The economic and fiscal costs of a significant undercount would be substantial. We recently estimated that the direct losses of federal funding in Texas could total nearly $21.3 billion over the 2021-2030 period, or $2.1 billion per year on an average annual basis. Primary categories of funding reductions are in sectors critical to the ongoing wellbeing of the population and economy such as health care, housing, education, and infrastructure.
Direct losses lead to negative ripple effects through the economy, multiplying the overall economic harms of an undercount. Over the decade, total losses include $39.2 billion in gross product and nearly 418,500 job-years of employment.
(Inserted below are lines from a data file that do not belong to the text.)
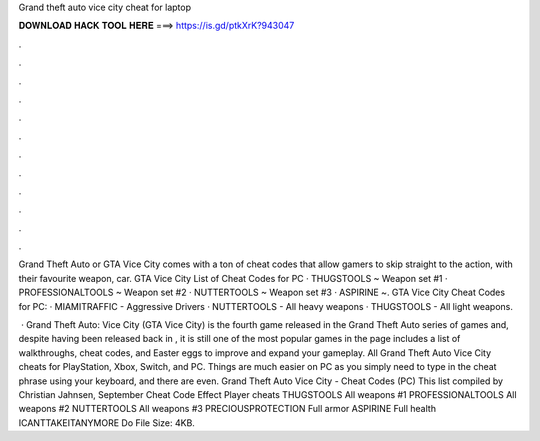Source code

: Grand theft auto vice city cheat for laptop



𝐃𝐎𝐖𝐍𝐋𝐎𝐀𝐃 𝐇𝐀𝐂𝐊 𝐓𝐎𝐎𝐋 𝐇𝐄𝐑𝐄 ===> https://is.gd/ptkXrK?943047



.



.



.



.



.



.



.



.



.



.



.



.

Grand Theft Auto or GTA Vice City comes with a ton of cheat codes that allow gamers to skip straight to the action, with their favourite weapon, car. GTA Vice City List of Cheat Codes for PC · THUGSTOOLS ~ Weapon set #1 · PROFESSIONALTOOLS ~ Weapon set #2 · NUTTERTOOLS ~ Weapon set #3 · ASPIRINE ~. GTA Vice City Cheat Codes for PC: · MIAMITRAFFIC - Aggressive Drivers · NUTTERTOOLS - All heavy weapons · THUGSTOOLS - All light weapons.

 · Grand Theft Auto: Vice City (GTA Vice City) is the fourth game released in the Grand Theft Auto series of games and, despite having been released back in , it is still one of the most popular games in the  page includes a list of walkthroughs, cheat codes, and Easter eggs to improve and expand your gameplay. All Grand Theft Auto Vice City cheats for PlayStation, Xbox, Switch, and PC. Things are much easier on PC as you simply need to type in the cheat phrase using your keyboard, and there are even. Grand Theft Auto Vice City - Cheat Codes (PC) This list compiled by Christian Jahnsen, September Cheat Code Effect Player cheats THUGSTOOLS All weapons #1 PROFESSIONALTOOLS All weapons #2 NUTTERTOOLS All weapons #3 PRECIOUSPROTECTION Full armor ASPIRINE Full health ICANTTAKEITANYMORE Do File Size: 4KB.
Even beyond these negative economic impacts, reductions in funding involve substantial “downstream” effects such as reduced wellness, less infrastructure improvement, greater food insecurity, and more limited job training. The decrease in economic activity associated with funding losses would also generate a notable decrease in tax receipts to the State and local government entities including cities, counties, schools, and special districts (even beyond the loss of direct funding). It should be noted that these measures were based on the “expected” undercount in Texas under normal circumstances. We appear to be heading for a much, much more dire outcome.
In a year of myriad challenges, the importance of completing Census forms can easily be lost amidst seemingly more pressing concerns. Collecting Census data is difficult at best, and the additional complications from the pandemic are very real. Vulnerable populations (including young children in low income families, those experiencing housing insecurity, and immigrants) are particularly difficult to count. The recent executive order blocking the inclusion of undocumented immigrants for legislative apportionment, while unlikely to be upheld, can further depress participation. The decision to shorten the time for responses can only make things worse.
An accurate Census count is vital to assuring that communities receive the representation and funding they require. The effects of this year’s count will persist throughout the decade, and the consequences of a significant undercount are profound. Fill out the Census – and stay safe!!